» **What is being asked**: Please return the listing exactly as written, but without its pictures.

++++

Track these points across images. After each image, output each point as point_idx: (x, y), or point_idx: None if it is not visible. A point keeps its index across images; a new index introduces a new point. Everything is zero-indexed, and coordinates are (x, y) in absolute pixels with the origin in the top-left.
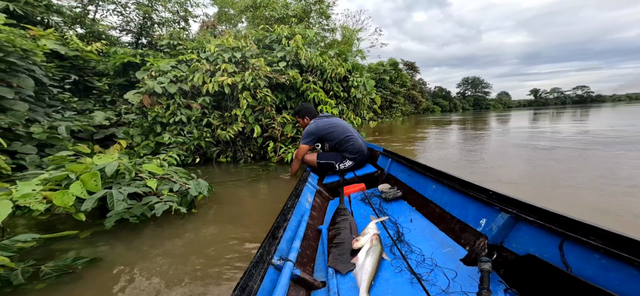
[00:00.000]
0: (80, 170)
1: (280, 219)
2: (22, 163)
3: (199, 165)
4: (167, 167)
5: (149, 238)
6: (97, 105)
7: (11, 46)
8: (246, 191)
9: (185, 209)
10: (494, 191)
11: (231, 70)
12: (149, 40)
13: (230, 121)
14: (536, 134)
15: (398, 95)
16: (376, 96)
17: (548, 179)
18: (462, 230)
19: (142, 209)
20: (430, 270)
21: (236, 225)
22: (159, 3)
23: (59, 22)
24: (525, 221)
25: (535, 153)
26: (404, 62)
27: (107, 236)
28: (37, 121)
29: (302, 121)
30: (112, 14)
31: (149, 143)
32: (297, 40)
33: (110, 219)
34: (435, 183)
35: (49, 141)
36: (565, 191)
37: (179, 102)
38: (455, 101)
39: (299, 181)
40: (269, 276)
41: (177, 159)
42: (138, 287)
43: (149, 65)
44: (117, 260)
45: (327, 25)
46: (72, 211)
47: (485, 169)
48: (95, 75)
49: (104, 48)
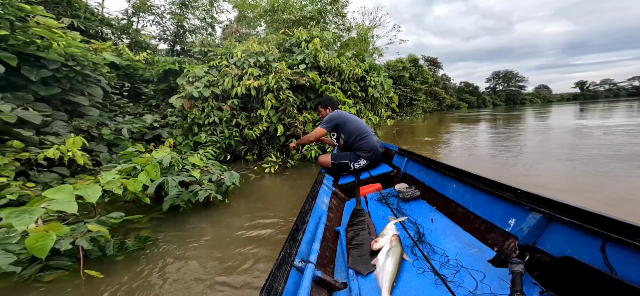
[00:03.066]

++++

» **Written response**:
Track these points across images. After each image, output each point as point_idx: (x, y), or point_idx: None if it is not visible. A point keeps its index across images; a new index introduces a new point. Everything is zero-indexed, and coordinates are (x, y) in absolute pixels with the origin in the top-left.
[00:00.000]
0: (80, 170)
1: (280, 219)
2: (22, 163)
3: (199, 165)
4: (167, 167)
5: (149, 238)
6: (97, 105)
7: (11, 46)
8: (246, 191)
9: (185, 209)
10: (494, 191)
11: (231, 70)
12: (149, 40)
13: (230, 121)
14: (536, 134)
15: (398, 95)
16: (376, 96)
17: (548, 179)
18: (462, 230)
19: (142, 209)
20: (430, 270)
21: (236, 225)
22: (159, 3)
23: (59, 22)
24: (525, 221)
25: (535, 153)
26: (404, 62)
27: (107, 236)
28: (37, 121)
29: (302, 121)
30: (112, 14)
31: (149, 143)
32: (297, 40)
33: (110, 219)
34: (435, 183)
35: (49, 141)
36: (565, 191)
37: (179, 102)
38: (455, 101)
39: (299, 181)
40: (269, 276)
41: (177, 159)
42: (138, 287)
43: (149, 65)
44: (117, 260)
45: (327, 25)
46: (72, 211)
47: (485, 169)
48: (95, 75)
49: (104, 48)
[00:03.066]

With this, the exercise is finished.